* Begin DATA TO USE *

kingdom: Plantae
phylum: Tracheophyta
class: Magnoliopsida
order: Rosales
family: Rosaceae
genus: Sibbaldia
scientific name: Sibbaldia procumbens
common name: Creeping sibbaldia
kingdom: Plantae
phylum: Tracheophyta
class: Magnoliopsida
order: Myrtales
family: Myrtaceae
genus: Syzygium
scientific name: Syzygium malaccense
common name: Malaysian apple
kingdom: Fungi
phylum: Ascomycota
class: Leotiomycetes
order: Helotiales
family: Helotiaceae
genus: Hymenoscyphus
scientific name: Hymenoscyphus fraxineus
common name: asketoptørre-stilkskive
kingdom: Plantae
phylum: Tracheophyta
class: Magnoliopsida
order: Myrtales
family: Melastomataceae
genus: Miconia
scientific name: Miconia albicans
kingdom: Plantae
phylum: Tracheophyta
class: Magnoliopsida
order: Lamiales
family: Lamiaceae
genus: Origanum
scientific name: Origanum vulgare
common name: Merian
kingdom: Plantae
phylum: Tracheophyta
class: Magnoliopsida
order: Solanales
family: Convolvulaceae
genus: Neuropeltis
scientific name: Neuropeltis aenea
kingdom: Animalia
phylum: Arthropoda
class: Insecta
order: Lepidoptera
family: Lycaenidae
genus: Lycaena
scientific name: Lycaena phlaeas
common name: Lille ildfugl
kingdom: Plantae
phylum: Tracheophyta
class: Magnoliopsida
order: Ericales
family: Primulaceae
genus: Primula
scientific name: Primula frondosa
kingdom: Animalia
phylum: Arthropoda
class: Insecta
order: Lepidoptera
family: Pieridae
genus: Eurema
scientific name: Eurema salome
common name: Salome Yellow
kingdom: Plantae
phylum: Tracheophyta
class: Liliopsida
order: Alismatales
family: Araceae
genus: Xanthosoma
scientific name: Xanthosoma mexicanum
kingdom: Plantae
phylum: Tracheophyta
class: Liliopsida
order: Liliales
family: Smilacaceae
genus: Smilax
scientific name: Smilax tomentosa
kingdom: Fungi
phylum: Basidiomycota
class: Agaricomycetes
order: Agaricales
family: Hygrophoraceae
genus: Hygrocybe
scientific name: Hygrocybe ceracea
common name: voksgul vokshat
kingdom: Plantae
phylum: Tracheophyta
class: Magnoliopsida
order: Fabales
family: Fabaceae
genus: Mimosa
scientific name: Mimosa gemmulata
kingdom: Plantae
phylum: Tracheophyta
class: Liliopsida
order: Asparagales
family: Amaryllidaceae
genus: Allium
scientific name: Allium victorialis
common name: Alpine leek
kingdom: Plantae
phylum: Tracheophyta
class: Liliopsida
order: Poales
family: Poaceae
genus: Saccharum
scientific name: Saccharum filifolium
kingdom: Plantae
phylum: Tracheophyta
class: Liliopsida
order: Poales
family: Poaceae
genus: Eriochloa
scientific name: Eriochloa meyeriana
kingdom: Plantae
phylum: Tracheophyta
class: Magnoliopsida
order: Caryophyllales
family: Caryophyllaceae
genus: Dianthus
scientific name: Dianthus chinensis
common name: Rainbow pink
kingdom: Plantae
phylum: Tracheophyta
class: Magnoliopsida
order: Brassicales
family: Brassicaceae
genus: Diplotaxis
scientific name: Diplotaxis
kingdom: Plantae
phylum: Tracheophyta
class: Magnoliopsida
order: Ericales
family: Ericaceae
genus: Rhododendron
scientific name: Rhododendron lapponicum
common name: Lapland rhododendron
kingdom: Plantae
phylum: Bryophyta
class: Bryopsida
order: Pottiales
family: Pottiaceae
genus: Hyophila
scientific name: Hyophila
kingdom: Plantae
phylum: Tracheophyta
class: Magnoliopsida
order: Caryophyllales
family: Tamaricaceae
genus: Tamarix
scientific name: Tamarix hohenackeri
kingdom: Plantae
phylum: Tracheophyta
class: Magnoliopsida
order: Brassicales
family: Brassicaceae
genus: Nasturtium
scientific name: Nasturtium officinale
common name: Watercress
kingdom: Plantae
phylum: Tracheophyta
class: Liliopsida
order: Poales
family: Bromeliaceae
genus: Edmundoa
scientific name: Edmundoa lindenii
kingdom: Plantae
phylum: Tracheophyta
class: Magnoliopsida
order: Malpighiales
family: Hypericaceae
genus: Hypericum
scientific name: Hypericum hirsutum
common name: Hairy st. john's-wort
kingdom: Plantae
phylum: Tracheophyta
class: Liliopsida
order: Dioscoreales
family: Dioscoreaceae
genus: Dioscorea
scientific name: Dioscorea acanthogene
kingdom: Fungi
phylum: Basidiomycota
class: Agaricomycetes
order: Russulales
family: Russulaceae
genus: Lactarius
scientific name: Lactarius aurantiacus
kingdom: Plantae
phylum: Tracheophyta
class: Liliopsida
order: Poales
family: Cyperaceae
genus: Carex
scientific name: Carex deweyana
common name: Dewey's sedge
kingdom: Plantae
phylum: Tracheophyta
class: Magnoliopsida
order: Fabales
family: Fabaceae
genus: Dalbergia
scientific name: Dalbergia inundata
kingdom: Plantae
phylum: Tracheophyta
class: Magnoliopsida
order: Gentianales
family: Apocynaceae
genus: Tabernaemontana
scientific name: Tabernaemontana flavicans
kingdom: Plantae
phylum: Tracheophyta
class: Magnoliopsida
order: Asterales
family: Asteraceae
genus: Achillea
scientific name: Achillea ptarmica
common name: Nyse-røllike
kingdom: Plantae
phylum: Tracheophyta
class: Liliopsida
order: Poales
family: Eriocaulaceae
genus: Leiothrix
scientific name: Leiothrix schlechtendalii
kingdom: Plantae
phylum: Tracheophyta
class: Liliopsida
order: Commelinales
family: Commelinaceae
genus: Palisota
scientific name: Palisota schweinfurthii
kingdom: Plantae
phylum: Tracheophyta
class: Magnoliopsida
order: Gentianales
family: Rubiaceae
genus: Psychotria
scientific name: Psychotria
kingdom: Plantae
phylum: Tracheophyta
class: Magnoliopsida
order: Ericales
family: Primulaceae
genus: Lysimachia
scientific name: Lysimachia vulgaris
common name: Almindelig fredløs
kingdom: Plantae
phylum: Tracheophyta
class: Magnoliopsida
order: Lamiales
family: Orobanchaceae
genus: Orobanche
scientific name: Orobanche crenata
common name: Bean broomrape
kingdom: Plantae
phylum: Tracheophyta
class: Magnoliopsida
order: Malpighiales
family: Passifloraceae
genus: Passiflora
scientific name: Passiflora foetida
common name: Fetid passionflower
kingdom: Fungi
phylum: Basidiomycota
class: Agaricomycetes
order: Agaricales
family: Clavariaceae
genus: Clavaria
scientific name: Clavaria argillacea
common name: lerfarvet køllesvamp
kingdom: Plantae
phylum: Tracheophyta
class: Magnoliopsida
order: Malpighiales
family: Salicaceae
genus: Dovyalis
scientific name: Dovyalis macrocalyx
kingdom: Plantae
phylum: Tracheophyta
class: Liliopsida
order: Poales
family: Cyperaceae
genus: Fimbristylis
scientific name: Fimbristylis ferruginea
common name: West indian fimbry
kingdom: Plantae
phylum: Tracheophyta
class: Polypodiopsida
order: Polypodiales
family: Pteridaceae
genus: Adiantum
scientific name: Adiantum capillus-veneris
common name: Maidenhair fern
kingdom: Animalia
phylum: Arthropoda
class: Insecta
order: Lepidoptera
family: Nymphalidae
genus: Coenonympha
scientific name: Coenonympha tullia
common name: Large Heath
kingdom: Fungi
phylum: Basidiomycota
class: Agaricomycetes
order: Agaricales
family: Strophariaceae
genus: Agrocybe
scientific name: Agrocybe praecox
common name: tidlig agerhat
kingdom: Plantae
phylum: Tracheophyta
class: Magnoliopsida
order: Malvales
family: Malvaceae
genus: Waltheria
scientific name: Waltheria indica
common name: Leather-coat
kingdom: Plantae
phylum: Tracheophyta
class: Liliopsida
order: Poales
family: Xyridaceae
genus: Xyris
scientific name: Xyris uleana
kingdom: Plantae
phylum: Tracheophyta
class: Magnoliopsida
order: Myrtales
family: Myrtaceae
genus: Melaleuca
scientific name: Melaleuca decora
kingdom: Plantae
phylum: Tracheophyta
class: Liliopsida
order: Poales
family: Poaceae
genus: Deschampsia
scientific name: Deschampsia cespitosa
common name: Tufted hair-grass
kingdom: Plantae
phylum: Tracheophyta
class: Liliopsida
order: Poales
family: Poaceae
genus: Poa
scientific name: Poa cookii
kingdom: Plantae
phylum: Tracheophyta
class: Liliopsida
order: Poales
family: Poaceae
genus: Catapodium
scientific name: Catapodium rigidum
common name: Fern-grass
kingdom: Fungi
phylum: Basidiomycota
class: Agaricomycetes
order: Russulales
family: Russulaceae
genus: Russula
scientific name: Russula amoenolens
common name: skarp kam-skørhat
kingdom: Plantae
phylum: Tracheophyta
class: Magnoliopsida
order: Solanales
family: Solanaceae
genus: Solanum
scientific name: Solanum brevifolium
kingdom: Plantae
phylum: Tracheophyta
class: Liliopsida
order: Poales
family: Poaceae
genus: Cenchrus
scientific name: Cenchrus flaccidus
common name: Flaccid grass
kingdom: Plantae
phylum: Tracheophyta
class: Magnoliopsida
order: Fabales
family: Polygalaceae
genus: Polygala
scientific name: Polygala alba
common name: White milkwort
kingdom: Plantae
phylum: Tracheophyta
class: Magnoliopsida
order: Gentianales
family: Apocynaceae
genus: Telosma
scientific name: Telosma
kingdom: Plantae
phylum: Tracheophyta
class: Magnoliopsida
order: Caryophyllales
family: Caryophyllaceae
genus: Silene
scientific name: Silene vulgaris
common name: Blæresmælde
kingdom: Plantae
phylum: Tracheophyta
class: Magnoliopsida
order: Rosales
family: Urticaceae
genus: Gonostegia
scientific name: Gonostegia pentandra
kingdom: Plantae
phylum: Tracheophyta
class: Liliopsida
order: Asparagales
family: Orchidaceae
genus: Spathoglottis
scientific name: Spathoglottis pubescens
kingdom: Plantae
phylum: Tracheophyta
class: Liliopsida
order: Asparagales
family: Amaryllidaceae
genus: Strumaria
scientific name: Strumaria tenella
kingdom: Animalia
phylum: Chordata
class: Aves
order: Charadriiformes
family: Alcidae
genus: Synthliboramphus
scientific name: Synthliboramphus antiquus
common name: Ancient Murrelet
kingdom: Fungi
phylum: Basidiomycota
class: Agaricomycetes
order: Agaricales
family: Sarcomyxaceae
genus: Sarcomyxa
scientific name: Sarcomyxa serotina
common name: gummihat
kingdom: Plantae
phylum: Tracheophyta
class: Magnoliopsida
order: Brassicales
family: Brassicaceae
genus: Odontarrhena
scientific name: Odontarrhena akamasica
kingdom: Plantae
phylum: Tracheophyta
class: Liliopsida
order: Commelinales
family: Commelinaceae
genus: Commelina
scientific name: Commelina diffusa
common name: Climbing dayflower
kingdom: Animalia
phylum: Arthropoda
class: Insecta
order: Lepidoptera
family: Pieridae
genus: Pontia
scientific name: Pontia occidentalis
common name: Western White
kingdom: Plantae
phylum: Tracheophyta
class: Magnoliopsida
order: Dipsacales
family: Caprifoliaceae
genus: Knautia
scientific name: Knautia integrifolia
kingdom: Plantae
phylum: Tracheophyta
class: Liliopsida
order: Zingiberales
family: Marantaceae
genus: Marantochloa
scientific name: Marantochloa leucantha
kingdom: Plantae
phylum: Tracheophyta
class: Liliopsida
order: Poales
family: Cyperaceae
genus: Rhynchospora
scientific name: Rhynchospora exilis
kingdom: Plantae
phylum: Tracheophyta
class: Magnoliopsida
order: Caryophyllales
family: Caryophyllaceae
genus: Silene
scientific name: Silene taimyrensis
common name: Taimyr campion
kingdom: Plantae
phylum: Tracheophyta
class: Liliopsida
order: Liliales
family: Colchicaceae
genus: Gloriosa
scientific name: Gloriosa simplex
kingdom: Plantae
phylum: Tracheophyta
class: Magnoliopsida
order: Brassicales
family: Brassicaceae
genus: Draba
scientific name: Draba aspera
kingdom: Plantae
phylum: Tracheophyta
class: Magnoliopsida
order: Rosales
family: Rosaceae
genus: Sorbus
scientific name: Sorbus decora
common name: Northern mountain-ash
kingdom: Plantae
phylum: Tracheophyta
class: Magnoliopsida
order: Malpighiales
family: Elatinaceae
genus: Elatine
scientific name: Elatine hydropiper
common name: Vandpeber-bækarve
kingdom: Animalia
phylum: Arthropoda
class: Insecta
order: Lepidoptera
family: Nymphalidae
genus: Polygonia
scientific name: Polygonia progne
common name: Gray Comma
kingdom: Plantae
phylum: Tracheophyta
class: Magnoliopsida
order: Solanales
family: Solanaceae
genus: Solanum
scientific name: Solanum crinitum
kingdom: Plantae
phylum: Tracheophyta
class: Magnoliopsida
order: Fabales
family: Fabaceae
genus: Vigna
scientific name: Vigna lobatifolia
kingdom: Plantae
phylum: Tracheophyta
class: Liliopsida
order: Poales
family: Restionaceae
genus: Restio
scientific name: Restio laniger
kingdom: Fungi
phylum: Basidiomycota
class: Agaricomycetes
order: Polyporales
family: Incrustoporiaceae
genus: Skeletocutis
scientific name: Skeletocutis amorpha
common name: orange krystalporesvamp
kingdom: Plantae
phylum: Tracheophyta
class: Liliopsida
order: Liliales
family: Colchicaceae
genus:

* End DATA TO USE *

* THE REQUEST
Render the lines of the data above, from the line containing "genus: Polygala" through the line containing "scientific name: Gonostegia pentandra", as a JSON list of strings with one string per line and blank lines omitted.

* WRITTEN ANSWER
[
  "genus: Polygala",
  "scientific name: Polygala alba",
  "common name: White milkwort",
  "kingdom: Plantae",
  "phylum: Tracheophyta",
  "class: Magnoliopsida",
  "order: Gentianales",
  "family: Apocynaceae",
  "genus: Telosma",
  "scientific name: Telosma",
  "kingdom: Plantae",
  "phylum: Tracheophyta",
  "class: Magnoliopsida",
  "order: Caryophyllales",
  "family: Caryophyllaceae",
  "genus: Silene",
  "scientific name: Silene vulgaris",
  "common name: Blæresmælde",
  "kingdom: Plantae",
  "phylum: Tracheophyta",
  "class: Magnoliopsida",
  "order: Rosales",
  "family: Urticaceae",
  "genus: Gonostegia",
  "scientific name: Gonostegia pentandra"
]